- IATA: none; ICAO: KLUD; FAA LID: LUD;

Summary
- Airport type: Public
- Owner: City of Decatur
- Serves: Decatur, Texas
- Elevation AMSL: 1,047 ft (319 m)
- Coordinates: 33°15′15″N 097°34′50″W﻿ / ﻿33.25417°N 97.58056°W

Map
- LUD Location within Texas

Runways
| Direction | Length |  | Surface |
| ft | m |
| 17/35 | 4,200 | 1,280 | Asphalt |

Statistics (2022)
- Aircraft operations (year ending 9/19/2022): 36,500
- Based aircraft: 41
- Source: Federal Aviation Administration

= Decatur Municipal Airport =

Decatur Municipal Airport is a city-owned public airport two miles (3.7 km) north of Decatur, in Wise County, Texas.

Most U.S. airports use the same three-letter location identifier for the FAA and IATA, but Decatur Municipal Airport is assigned LUD by the FAA and has no IATA designation (IATA assigned LUD to Lüderitz Airport in Namibia).

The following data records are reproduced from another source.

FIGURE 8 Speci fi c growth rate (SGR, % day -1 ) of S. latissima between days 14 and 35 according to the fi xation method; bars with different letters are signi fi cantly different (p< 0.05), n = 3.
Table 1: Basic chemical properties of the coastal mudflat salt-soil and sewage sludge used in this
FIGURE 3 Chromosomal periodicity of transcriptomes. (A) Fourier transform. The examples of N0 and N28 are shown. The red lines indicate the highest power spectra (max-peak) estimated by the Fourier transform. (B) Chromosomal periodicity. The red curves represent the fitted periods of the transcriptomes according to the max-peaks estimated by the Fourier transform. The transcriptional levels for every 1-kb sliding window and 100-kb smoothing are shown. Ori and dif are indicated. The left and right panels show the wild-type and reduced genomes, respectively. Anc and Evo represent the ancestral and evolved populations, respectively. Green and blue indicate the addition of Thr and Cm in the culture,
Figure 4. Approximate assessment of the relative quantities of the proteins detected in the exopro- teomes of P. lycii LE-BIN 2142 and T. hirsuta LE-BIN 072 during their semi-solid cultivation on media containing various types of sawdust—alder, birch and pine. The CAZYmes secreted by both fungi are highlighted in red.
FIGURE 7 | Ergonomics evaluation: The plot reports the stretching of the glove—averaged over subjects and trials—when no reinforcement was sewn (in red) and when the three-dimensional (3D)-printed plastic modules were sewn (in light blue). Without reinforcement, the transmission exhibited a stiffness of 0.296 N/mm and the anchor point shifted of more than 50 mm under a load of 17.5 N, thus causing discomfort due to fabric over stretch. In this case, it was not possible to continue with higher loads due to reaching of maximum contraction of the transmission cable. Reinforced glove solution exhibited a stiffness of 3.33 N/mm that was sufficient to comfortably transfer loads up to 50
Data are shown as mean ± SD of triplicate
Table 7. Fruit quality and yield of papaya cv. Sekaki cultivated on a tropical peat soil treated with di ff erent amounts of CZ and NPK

== Facilities and aircraft ==
Decatur Municipal Airport covers 205 acre at an elevation of 1,047 feet (319 m) above mean sea level. Its one runway, 17/35, is 4,200 by 60 feet (1,280 x 18 m) asphalt.

In the year ending September 19, 2022, the airport had 36,500 general aviation operations, average 100 per day. 41 aircraft were then based at this airport: 28 single-engine, 3 multi-engine, 8 helicopters, and 2 glider.